TERASJABAR.ID – Hari Ibu sering kita rayakan dengan bunga, senyum, dan ucapan terima kasih. Namun jarang kita berhenti sejenak untuk bertanya apa makna sejatinya hari ini. Apakah ia hanya tentang seorang ibu di dapur, atau tentang perempuan yang berdiri tegak menjaga martabat hidup?
Di Indonesia, Hari Ibu lahir dari rahim perjuangan. Kongres Perempuan Indonesia 1928 bukanlah pertemuan air mata sentimental, melainkan forum kesadaran perempuan adalah subjek sejarah, bukan pelengkapnya. Mereka berbicara tentang pendidikan, pernikahan, kemerdekaan, dan masa depan bangsa. Hari Ibu, pada hakikatnya, adalah hari kebangkitan perempuan Indonesia.
Namun waktu kerap mengaburkan makna. Perempuan sering dipuji karena pengorbanannya, tetapi dilupakan hak dan suaranya. Ibu dimuliakan, tetapi perempuan dibatasi. Padahal menjadi ibu adalah salah satu peran mulia, bukan satu-satunya identitas.
Di sinilah Hari Perempuan Internasional mengingatkan kita bahwa perempuan juga berhak atas ruang aman, keadilan, pendidikan, dan pengakuan. Bukan untuk melawan kodrat, tetapi untuk menjaga kemanusiaan.

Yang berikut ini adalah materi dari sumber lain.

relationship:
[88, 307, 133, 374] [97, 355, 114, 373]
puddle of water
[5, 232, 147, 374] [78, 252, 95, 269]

Bukan untuk menyaingi laki-laki, tetapi untuk berjalan sejajar dalam tanggung jawab kehidupan.
Refleksi ini mengajak kita jujur pada diri sendiri. Apakah kita menghormati perempuan hanya saat mereka berkorban, atau juga saat mereka bersuara?
Apakah kita memuliakan ibu hanya dengan pujian, atau dengan kebijakan, keadilan, dan empati?
Perempuan bukan simbol. Ia adalah manusia utuh. Ibu bukan slogan. Ia adalah amanah peradaban.
Maka Hari Ibu dan Hari Perempuan bukanlah soal tanggal, melainkan tentang kesadaran bahwa bangsa yang besar adalah bangsa yang menjaga martabat perempuannya dalam rumah, di ruang publik, dan di dalam nurani.
Selamat Hari Ibu. Selamat menjaga kemanusiaan.